How wide is Violence Against Women in B.C.?
As part of a global feminist anti-violence movement, Battered Women’s Support Services (BWSS) is a feminist voice against violence and oppression. Every day we are actively working with girls and women, who experience any forms of violence/abuse through our support and advocacy programs and services.
Every number has a face. The last two months at our Vancouver office :
  • 3,974 women accessed the support programs on ongoing basis with over 100 new intakes a month.
  • 81% of new intakes were related to partner abuse.
  • 142 women were referred to BWSS Counselling program; only 41 of them were self-referred.
  • Over a hundred women dealing with abuse and its effects participated in 42drop-in group sessions
  • 471 women accessed counselling (including scheduled telephone counselling sessions)

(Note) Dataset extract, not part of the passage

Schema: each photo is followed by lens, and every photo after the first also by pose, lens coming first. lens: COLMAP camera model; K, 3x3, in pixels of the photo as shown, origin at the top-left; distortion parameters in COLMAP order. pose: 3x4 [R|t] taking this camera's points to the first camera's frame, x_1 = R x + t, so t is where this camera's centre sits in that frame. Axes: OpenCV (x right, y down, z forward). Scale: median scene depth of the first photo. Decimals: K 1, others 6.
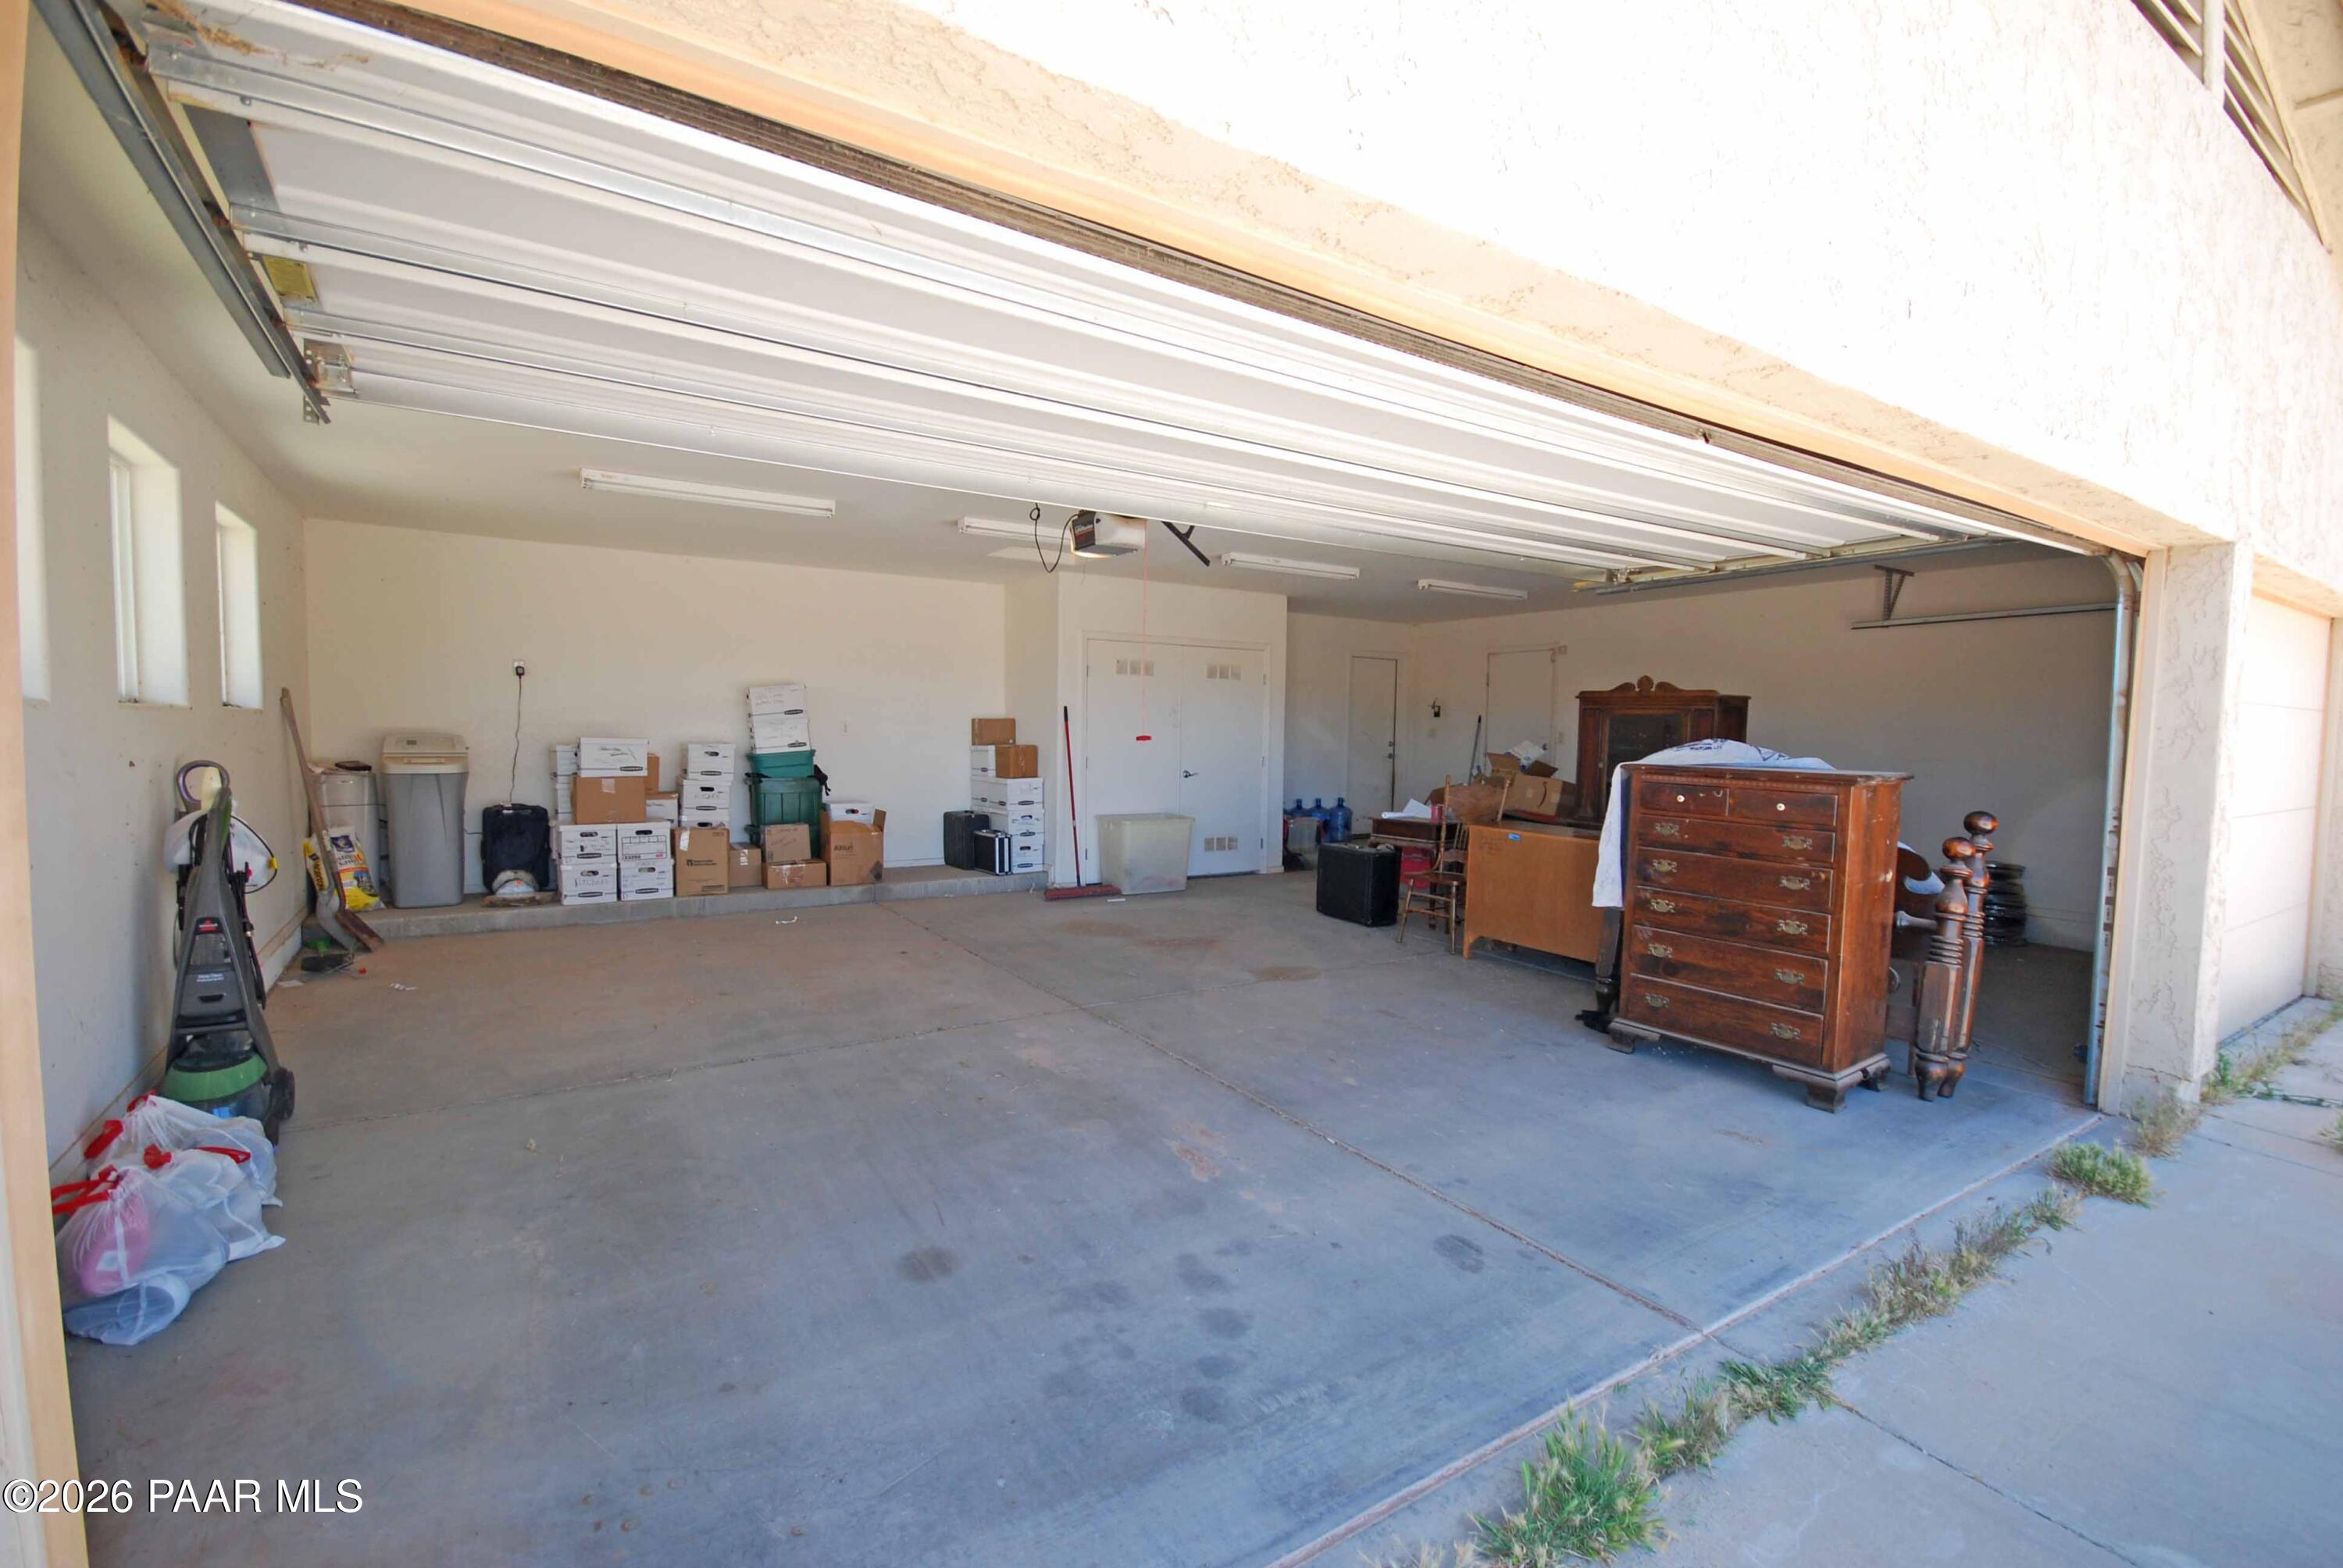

  • 52 women had their first counselling session to leave an abusive relationship
  • 225 women accessed legal services related to family, child protection and other issues such as employment assistance, criminal, debt, housing, immigration.
  • The cases show that women are most likely to experience violence than other groups in the society: 93 % of victims were women, 3 % youth and 4 % elder.
  • 1025 women connected with BWSS to get information and support
How you can bring an end to Violence Against Women?
The role of individuals
Each and every individual has the power to eradicate violence against girls and women by supporting and empowering one woman. There is a need for immediate action of individuals in society. It’s time to end this outrage and create a society where our mothers, sisters, aunts, nieces, daughters and partners are valued, safe, and empowered.
  • As individuals, being aware of violence against girls and women and exploring how we can use our power to end violence against girls and women can make a lasting difference.
  • For decades, the system has been changed by movements and their advocacy work. As individuals, we can be part of a solution by joining and advocating in the anti-violence movement.
  • Volunteering and supporting women’s organization allow them to continue their services for women, who experience abuse or violence, and to do more.
  • Supporting violence prevention programs especially in high schools increases the ability of youth to recognize violence, transform their knowledge into action against violence, and contributes to changing systems to aid rather than impede an end to violence against girls and women.
The role of society
Violence against women is the most pervasive yet least recognized human rights abuse in the world. Women and girls are victimized in our society in ways that threaten their physical, emotional, psychological and sexual well-being.
  • Society has a responsibility to pursue a socio-cultural framework that is rooted in equality and justice for women, which is supported by a legal system that holds perpetrators accountable for their actions.
  • From the perspective of our government, our own constitutional philosophy of assumed equality has rejected outright the idea that women are abused simply because they are women. This allows government and judicial systems to openly avoid challenging or addressing underlying social issues and works to conceal their complicity with a socio-cultural system that largely condones and tolerates violence against women. The society has a critical role to stop any political and legal action that contributes to further oppression of women and allow for sanctions against perpetrators that are minimal or simply not enforced.